Be persistent. If you come back to a prospect at the right time -- let's say he or she just got off the phone with support but is still snarled up with a proprietary system -- you might just get something. It might seem like luck, but it's really just being organized enough to ask a lot of people to try Linux, and prepared enough to back up what you say with the facts. The more people you ask the sooner you'll get somebody.


When you decide to convince someone to use Linux, you just entered sales. The person you want to convince is the customer.

Don't panic. The customer isn't always right, but the customer's concerns are always valid. There is a whole relationship of customer-salesperson that you might not be familiar with, and it's a whole different style of communication from anything you might be called on to do as a programmer, administrator or support person.
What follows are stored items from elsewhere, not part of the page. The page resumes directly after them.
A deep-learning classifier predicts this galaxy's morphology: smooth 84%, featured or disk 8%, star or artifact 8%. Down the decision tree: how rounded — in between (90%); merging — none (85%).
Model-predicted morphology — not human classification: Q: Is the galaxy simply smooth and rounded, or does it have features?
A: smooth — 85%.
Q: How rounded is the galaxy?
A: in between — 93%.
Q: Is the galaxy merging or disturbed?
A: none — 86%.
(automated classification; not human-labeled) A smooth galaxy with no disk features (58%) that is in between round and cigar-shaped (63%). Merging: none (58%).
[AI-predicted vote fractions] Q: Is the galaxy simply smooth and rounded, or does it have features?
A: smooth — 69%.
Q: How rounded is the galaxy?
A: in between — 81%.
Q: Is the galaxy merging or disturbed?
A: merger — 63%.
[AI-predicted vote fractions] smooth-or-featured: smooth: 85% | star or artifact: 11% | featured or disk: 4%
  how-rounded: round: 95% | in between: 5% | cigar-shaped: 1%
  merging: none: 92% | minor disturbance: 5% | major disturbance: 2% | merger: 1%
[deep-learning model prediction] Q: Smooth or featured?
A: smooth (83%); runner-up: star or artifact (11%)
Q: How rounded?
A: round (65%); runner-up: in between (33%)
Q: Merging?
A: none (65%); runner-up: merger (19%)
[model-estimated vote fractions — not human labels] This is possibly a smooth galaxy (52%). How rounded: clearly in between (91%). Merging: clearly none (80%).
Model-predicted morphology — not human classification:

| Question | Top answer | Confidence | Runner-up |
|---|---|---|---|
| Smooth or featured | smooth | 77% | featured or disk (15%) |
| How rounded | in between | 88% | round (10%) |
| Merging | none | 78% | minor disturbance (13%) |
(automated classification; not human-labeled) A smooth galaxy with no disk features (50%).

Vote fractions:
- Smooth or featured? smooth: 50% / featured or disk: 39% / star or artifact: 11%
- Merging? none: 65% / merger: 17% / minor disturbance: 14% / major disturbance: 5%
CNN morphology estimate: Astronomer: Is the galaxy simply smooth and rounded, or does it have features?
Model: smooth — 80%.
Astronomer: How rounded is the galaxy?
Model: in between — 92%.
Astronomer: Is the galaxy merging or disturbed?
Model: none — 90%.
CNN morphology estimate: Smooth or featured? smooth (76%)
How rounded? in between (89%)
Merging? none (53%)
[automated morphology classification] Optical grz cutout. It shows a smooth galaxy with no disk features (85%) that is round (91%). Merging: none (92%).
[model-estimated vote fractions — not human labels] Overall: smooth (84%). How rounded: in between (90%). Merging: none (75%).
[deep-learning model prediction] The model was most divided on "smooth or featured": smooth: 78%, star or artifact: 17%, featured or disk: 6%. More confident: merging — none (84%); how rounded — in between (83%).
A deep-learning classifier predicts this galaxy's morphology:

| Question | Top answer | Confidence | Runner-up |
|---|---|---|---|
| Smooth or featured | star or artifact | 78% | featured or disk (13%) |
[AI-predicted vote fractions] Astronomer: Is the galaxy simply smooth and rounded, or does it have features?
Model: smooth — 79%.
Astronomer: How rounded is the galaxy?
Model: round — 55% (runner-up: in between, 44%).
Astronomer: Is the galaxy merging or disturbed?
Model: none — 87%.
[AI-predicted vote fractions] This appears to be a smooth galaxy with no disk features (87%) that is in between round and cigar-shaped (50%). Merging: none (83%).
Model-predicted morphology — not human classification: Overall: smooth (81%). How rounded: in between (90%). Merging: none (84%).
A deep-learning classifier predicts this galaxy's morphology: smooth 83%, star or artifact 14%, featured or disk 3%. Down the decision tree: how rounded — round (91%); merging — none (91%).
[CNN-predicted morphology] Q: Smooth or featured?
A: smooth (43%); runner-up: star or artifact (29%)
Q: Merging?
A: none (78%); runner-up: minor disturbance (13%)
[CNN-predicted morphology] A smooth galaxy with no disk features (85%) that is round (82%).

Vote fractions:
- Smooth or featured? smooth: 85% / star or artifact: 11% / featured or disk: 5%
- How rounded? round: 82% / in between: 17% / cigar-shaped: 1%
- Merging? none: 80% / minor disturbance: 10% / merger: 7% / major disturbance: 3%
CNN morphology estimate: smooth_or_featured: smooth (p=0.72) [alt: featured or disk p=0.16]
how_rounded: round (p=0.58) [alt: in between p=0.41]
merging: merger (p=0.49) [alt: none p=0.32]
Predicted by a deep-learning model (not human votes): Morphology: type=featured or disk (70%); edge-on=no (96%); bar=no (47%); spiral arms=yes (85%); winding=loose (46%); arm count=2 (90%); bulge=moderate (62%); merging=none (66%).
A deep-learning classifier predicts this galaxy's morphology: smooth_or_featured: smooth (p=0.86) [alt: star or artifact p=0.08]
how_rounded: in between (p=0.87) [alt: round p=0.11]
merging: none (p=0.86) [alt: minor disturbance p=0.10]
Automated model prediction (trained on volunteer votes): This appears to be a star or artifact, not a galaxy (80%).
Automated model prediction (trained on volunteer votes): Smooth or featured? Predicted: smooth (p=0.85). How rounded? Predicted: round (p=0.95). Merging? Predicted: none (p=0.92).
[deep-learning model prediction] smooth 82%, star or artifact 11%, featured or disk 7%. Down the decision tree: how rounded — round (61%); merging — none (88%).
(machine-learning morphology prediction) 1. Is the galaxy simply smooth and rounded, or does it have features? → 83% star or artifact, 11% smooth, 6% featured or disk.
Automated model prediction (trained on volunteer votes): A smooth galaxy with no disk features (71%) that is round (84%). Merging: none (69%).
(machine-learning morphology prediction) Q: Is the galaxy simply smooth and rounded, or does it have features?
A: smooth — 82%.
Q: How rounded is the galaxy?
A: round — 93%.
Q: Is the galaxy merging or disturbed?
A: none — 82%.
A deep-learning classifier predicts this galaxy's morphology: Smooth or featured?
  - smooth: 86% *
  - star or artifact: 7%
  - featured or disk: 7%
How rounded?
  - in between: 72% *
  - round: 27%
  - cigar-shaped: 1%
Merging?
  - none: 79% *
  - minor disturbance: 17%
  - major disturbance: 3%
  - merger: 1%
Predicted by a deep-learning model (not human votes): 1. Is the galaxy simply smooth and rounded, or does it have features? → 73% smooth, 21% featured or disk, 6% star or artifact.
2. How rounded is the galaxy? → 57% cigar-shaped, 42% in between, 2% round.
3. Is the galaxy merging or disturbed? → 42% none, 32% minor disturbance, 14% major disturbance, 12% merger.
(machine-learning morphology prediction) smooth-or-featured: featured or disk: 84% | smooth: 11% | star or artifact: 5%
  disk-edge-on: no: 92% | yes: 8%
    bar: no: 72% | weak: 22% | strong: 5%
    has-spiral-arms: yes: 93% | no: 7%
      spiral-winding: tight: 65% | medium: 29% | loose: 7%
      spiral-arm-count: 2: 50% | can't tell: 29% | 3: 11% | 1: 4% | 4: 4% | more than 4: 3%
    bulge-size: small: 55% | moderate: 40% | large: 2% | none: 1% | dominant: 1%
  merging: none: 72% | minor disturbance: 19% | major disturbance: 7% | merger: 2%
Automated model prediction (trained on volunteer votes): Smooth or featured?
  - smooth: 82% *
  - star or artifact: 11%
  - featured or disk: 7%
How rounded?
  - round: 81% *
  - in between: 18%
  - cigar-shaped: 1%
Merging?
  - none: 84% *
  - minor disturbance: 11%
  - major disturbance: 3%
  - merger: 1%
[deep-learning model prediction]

I'll be addressing it at length in my upcoming book, Programmers are from Mercury, Sales People are From Uranus but in the meantime, use Silence, Falling Inflection and Listening and questioning.

Customers, always dress better than the

"Always dress better than the customers" is the first rule of sales. However, you should only dress one step better. Customer wears jeans, you wear khakis. Customer wears khakis, you wear khakis with a jacket and tie. Customer wears jacket and tie, you wear a suit. Customer wears suit, you wear a little better suit. Not hard.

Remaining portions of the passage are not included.